======== Extracted text
Query StackOverflow with SQL and StackExchange Data Explorer.

Thanks to my friend Glenn, for the tip that StackExchange has a UI where you can query all SE sites like StackOverflow, Ask Ubuntu, and more (about 100 sites).

  1. Create an account with StackExchange Data Explorer here using OpenID.
  2. Click on Compose Query to see the UI where to enter a query. It shows the database schema on the right.
  3. Enter a name and description (optional) for the query
  4. Compose the SQL query and click Run Query

Database Schema

It’s not very intuitive to understand the schema, even as a StackOverflow user. I assumed that all answers belonged to the Comments table.

  • Database schema documentation here
  • Schema ERD here

This the structure of Posts:

  • All questions and answers are in the Posts table
    • These are identified using PostTypeId (see table PostTypes)
  • In StackOverflow, the comments that you see under questions or answers are in the Comments table

It’s easier to understand the schema by looking at the ERD and querying individual tables.
================
* Explore the material *
a - Copy the passage of the Data Explorer guide from "Query StackOverflow with" to "on the right.", word for word.
b - Name every database table that the Data Explorer guide mentions.
======== Given entries
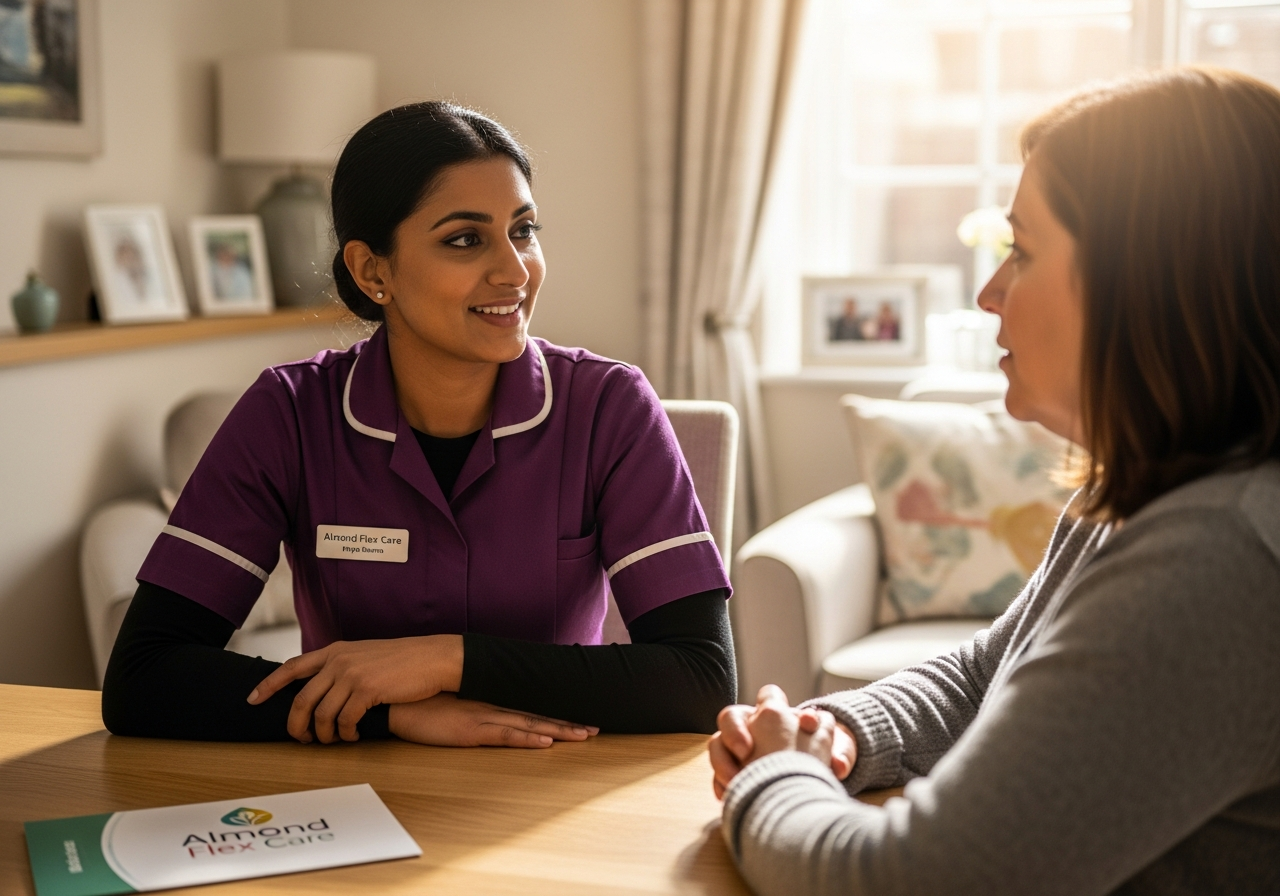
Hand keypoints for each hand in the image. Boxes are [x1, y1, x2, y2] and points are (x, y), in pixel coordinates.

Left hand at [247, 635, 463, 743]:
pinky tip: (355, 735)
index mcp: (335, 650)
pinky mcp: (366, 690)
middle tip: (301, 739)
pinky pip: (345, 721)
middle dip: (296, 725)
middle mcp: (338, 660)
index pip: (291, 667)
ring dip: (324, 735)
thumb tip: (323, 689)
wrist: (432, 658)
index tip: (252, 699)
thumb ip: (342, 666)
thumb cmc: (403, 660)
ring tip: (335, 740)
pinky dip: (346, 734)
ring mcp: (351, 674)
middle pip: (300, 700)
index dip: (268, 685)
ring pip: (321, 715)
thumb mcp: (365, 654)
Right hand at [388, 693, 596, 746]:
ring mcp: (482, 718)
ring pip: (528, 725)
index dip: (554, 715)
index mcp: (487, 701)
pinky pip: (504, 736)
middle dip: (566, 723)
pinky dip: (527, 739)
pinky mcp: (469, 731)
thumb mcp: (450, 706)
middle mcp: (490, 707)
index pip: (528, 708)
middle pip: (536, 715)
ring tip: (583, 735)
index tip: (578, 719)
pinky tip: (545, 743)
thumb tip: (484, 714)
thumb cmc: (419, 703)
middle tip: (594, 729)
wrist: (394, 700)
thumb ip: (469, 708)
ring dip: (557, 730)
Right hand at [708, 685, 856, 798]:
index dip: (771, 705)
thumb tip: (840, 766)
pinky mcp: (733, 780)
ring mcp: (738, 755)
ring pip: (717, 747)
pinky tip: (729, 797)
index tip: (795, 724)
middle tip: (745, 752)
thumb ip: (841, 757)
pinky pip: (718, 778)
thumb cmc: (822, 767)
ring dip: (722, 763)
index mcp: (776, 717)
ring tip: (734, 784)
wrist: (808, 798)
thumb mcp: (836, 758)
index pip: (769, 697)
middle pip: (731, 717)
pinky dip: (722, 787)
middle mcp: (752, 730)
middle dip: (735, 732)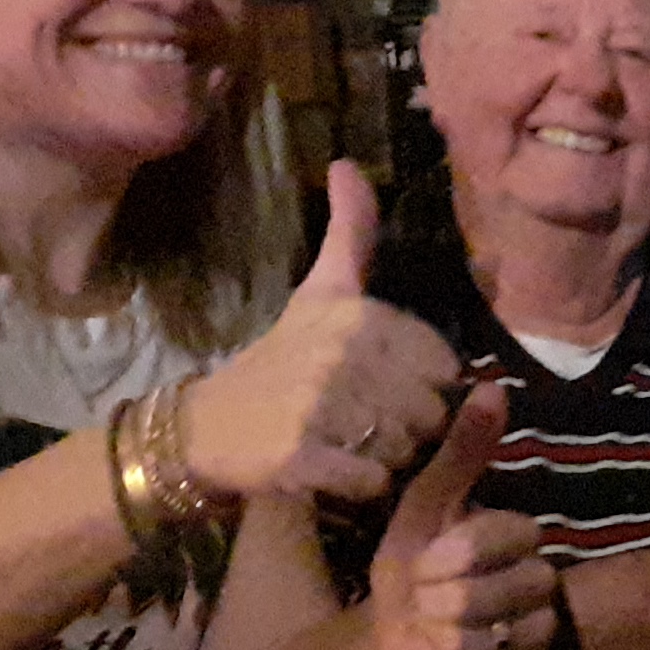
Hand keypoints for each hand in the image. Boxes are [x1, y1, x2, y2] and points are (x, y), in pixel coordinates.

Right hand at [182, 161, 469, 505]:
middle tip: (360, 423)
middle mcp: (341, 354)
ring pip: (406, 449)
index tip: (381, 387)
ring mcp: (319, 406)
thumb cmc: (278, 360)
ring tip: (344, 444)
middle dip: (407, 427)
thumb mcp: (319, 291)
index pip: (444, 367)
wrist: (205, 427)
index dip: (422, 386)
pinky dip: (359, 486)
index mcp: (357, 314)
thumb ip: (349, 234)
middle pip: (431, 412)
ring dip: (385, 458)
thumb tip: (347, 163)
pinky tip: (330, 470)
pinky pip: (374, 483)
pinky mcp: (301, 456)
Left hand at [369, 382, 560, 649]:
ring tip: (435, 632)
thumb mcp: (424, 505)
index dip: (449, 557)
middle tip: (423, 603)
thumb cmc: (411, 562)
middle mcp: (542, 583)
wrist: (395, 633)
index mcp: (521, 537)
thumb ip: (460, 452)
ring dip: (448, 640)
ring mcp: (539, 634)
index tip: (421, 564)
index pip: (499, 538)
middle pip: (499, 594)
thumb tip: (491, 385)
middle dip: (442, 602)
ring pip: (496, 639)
================
* Expected results *
a -
Query StackOverflow with SQL and StackExchange Data Explorer.

Thanks to my friend Glenn, for the tip that StackExchange has a UI where you can query all SE sites like StackOverflow, Ask Ubuntu, and more (about 100 sites).

  1. Create an account with StackExchange Data Explorer here using OpenID.
  2. Click on Compose Query to see the UI where to enter a query. It shows the database schema on the right.

b - Comments, Posts, PostTypes